**TASK TO CARRY OUT**: Go through the entries one line at a time, and gather every line that has the word "motivation".

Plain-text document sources
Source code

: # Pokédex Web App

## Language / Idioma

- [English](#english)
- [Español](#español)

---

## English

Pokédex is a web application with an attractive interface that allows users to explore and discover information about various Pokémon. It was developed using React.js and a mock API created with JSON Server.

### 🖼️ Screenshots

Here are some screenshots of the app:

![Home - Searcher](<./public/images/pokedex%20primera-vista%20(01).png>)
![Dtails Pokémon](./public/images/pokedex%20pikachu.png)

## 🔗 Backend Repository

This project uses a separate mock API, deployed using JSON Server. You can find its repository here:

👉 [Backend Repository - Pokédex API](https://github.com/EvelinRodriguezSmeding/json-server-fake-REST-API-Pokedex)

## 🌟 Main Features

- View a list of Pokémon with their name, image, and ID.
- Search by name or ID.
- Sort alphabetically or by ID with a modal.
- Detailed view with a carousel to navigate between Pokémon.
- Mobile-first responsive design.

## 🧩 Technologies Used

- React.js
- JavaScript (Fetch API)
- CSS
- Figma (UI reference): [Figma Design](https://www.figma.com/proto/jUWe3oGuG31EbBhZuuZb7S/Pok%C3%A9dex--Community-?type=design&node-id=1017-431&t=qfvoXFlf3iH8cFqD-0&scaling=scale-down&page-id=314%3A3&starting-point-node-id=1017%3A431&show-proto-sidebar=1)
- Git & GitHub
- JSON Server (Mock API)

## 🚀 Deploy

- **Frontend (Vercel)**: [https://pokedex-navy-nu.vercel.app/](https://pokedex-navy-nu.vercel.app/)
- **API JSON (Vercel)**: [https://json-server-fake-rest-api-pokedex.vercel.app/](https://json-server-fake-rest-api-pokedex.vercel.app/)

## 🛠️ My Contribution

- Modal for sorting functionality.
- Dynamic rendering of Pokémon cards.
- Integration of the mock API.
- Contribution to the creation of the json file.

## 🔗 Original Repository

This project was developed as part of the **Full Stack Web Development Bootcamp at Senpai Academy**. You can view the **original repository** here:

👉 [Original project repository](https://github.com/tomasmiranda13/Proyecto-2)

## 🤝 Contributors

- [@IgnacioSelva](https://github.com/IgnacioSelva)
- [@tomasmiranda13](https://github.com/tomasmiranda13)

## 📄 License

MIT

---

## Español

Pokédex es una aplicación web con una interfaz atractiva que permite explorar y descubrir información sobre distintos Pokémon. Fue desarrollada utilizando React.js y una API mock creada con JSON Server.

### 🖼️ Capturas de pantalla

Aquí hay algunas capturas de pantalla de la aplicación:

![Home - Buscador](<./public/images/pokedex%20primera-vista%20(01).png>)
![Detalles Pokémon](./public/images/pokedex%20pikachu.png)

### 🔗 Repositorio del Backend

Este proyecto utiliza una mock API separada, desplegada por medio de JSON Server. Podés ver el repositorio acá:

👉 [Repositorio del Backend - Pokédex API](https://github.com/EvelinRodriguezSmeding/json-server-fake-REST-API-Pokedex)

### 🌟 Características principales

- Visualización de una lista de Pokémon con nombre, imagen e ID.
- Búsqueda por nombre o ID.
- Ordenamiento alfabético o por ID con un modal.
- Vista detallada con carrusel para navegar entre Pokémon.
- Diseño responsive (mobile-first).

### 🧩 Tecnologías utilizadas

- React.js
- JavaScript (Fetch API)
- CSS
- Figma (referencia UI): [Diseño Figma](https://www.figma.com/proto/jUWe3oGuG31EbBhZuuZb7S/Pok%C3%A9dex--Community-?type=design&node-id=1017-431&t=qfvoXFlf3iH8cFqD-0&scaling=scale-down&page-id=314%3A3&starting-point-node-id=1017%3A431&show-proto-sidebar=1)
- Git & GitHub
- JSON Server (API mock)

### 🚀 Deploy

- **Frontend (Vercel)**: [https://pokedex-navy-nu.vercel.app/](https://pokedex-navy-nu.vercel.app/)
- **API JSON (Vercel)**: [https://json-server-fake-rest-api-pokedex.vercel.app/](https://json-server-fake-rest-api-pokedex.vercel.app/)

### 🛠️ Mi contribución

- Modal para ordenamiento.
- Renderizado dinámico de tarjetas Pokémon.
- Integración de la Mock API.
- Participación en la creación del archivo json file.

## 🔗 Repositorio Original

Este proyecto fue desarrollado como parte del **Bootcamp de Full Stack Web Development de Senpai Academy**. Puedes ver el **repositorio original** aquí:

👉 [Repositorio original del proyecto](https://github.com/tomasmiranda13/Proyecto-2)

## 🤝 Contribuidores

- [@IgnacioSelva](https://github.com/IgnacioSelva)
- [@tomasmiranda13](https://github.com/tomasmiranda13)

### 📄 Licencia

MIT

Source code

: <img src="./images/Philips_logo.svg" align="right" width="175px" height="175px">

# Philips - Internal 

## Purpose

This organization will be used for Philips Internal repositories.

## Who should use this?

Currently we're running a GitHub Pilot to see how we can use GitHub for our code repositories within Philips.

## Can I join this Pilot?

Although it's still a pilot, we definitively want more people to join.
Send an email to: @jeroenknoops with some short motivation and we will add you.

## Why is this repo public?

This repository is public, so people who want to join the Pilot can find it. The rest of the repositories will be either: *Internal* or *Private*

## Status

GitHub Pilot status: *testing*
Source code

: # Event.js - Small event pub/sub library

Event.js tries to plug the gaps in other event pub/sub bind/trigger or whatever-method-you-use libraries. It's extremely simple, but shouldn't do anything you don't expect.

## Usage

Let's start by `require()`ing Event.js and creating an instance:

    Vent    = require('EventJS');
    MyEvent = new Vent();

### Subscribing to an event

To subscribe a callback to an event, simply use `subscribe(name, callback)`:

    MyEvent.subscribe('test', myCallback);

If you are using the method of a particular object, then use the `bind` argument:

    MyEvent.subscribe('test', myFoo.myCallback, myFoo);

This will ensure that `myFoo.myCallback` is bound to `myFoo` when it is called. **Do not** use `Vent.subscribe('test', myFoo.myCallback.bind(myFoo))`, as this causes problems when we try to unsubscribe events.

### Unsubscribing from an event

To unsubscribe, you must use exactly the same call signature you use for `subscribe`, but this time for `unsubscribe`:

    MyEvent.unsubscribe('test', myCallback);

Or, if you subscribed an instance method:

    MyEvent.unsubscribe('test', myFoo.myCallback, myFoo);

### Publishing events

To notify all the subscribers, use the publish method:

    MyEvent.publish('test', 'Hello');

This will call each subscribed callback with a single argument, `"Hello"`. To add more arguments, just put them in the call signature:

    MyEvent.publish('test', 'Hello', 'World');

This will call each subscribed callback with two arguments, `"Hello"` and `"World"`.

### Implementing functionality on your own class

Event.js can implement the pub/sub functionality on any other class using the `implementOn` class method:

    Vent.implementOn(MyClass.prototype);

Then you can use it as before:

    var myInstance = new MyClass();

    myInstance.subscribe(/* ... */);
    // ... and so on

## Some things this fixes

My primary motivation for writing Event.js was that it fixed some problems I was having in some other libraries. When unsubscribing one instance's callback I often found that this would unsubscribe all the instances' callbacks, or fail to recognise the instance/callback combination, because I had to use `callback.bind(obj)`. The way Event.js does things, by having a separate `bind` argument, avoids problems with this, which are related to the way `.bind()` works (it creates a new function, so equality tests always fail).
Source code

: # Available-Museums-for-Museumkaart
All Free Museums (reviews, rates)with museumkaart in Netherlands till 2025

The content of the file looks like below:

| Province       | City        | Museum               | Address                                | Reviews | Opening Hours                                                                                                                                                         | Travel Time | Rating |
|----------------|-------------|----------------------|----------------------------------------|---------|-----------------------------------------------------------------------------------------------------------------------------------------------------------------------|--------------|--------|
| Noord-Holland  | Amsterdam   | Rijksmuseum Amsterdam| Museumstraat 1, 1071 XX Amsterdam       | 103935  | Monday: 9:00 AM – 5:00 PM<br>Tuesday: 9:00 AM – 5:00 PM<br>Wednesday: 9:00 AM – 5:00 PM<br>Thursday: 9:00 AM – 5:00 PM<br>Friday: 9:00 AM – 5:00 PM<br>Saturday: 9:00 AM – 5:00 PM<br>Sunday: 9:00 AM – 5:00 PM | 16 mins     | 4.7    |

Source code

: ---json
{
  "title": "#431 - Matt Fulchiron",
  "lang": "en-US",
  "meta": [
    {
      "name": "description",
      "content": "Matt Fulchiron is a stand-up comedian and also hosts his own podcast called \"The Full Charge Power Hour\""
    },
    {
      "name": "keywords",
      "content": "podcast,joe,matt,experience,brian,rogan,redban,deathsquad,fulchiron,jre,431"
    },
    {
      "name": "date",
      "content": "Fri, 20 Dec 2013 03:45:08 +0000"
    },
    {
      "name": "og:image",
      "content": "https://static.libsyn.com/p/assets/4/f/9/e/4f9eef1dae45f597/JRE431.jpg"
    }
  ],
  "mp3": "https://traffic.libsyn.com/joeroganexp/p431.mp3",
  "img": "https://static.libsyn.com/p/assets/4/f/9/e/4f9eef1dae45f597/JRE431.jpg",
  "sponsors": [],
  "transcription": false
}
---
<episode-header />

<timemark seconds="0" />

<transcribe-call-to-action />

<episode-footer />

**OUTPUT OF THE TASK**:
Send an email to: @jeroenknoops with some short motivation and we will add you.
My primary motivation for writing Event.js was that it fixed some problems I was having in some other libraries. When unsubscribing one instance's callback I often found that this would unsubscribe all the instances' callbacks, or fail to recognise the instance/callback combination, because I had to use `callback.bind(obj)`. The way Event.js does things, by having a separate `bind` argument, avoids problems with this, which are related to the way `.bind()` works (it creates a new function, so equality tests always fail).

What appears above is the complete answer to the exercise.